Insurance/ Representational Image
Insurance/ Representational Image

Ageas Federal Life Insurance on Thursday reported a 20 per cent decline in its net profit at Rs 119 crore for 2020-21.

The private sector insurer had posted a net profit of Rs 148 crore in 2019-20.

Total premium garnered by the insurer, however, moved up by 6 per cent to Rs 1,959 crore in 2020-21, against Rs 1,843 crore in the preceding fiscal year, it said in a statement.

Ageas said it is its ninth consecutive year of profit since it first declared profit in 2012-13.

Despite the challenges posed by the pandemic, Ageas Federal's total premium rose 6 per cent to Rs 1,959 crore in 2020-21 from Rs 1,843 crore in 2019-20.

The growth was driven by a 24 per cent rise in individual new business premium to Rs 504 crore and 4 per cent rise in renewal premium to Rs 1,327 crore.

The company also benefited from a strong growth of 40 per cent in individual new business premium from Federal Bank, it added.

The insurer said its board has recommended a final dividend of Rs 104 crore, at a rate of dividend of 13 per cent, subject to approval at the ensuing annual general meeting.

An understanding of customers' needs during the pandemic and catering to them with the appropriate products and solutions has helped Ageas Federal to post a value of new business (VNB) margin of 20.6 per cent, it said.

The company's average turnaround time (TAT) in resolving complaints during the year was two days which is among the best in the life insurance industry and considerably lower than the industry average of five days, it said further.

Asset under management moved up by 24 per cent to Rs 12,101 crore as on March 31, 2021, from Rs 9,775 crore by the end of 2019-20.

Recognising the challenges due to the COVID-19 breakout, its MD & CEO Vighnesh Shahane said the company has taken several steps to steady the course of onboarding for customers.

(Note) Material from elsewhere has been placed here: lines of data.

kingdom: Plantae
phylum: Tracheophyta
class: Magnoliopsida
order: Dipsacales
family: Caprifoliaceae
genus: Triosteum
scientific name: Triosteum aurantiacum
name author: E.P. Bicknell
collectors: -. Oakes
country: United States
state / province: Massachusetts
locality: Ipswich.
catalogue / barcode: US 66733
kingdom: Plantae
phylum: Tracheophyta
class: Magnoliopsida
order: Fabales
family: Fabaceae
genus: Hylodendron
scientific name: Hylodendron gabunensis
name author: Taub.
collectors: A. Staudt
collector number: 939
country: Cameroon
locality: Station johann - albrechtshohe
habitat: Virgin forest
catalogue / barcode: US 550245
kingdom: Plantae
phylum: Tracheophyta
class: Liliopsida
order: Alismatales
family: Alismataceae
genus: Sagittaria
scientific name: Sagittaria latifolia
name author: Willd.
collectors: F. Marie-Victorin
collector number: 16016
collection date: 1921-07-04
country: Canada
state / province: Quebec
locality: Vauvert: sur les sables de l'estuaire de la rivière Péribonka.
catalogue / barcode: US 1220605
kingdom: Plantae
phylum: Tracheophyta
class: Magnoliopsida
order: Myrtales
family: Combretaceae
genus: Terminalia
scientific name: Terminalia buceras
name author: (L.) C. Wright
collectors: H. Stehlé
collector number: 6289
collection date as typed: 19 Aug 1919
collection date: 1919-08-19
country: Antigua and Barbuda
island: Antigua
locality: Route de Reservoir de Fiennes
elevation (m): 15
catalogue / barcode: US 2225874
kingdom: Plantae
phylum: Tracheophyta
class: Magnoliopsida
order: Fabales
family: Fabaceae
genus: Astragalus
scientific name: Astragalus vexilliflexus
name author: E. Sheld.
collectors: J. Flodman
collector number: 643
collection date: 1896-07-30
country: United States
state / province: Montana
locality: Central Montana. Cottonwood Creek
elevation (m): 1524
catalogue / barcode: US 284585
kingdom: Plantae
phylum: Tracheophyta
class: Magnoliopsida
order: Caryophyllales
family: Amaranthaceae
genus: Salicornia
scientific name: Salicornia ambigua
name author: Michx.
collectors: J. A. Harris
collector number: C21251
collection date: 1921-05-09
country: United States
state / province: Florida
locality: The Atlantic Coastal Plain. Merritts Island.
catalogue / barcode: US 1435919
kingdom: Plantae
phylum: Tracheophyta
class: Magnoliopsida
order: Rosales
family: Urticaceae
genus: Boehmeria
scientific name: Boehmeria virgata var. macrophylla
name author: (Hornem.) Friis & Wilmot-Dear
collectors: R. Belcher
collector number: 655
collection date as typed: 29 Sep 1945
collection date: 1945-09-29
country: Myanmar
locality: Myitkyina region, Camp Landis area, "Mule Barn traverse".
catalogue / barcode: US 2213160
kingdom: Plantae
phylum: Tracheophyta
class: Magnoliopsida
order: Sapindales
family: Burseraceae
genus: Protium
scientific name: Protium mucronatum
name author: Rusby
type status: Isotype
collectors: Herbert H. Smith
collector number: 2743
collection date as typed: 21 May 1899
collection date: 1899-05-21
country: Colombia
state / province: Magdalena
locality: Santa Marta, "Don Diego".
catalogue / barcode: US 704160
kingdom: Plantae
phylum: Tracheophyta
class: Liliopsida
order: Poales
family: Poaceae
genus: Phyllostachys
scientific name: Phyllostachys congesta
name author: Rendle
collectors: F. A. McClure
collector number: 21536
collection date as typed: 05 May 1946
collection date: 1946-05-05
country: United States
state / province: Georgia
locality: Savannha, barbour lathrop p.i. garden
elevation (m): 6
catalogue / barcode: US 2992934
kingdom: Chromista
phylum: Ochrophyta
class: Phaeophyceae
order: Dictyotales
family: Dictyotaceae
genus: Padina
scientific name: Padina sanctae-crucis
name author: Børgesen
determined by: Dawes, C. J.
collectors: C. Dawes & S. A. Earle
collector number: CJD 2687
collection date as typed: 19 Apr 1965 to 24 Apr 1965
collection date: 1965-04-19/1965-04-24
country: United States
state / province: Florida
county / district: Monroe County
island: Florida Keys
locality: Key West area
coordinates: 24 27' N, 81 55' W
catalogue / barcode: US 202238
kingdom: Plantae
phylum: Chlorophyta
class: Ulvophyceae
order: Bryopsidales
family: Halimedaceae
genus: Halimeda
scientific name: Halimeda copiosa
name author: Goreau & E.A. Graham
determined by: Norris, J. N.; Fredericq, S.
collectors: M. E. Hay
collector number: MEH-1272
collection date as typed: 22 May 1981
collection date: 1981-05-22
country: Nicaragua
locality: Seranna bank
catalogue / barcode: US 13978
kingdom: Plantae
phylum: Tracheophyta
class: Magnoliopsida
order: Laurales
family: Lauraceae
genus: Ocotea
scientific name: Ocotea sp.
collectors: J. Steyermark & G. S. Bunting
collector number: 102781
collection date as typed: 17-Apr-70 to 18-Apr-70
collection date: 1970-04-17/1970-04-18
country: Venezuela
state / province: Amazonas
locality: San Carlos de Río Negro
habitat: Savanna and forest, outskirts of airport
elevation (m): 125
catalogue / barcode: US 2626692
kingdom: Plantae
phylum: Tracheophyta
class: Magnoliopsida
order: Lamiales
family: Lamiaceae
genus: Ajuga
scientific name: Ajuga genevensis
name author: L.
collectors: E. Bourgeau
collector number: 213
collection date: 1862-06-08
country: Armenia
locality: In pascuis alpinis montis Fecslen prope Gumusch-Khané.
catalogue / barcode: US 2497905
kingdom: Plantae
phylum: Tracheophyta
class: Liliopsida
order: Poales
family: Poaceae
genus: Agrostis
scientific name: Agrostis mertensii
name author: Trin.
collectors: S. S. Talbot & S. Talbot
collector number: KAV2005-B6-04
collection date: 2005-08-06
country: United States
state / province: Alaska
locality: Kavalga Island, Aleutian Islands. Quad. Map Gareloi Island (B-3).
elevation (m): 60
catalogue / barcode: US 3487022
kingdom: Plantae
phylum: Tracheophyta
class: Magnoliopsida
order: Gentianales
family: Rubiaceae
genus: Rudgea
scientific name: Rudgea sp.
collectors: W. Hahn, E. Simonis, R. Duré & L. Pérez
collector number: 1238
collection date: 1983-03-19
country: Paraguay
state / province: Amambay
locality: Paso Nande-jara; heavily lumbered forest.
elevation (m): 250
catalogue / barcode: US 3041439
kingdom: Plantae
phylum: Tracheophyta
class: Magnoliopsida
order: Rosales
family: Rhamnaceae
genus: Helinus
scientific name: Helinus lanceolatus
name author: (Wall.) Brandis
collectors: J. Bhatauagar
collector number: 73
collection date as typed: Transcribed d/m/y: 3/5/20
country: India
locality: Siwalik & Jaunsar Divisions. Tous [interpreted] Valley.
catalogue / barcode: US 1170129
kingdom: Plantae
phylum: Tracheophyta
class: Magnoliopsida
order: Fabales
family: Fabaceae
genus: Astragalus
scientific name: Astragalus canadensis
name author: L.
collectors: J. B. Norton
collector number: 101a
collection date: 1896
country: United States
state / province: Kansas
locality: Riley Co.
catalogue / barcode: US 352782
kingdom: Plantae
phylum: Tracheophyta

"Our profitability is borne out of continued efficiencies in achieving improved persistency, rationalisation in costs, decline in surrenders, and healthier solvency margin.

"We realigned our product suite in tune with the the evolving needs of customers during the pandemic, introducing features that made our products more customer-centric and offered policyholders greater flexibility," Shahane said.

On the business front, the company said it will continue to ramp up its proprietary distribution channels, while looking to further leverage the relationship with bancassurance partners.

"The pandemic has greatly accelerated our digital journey and we will continue to focus on digital initiatives and solutions that provide a superior experience to our customers, partners, vendors and employees," he added.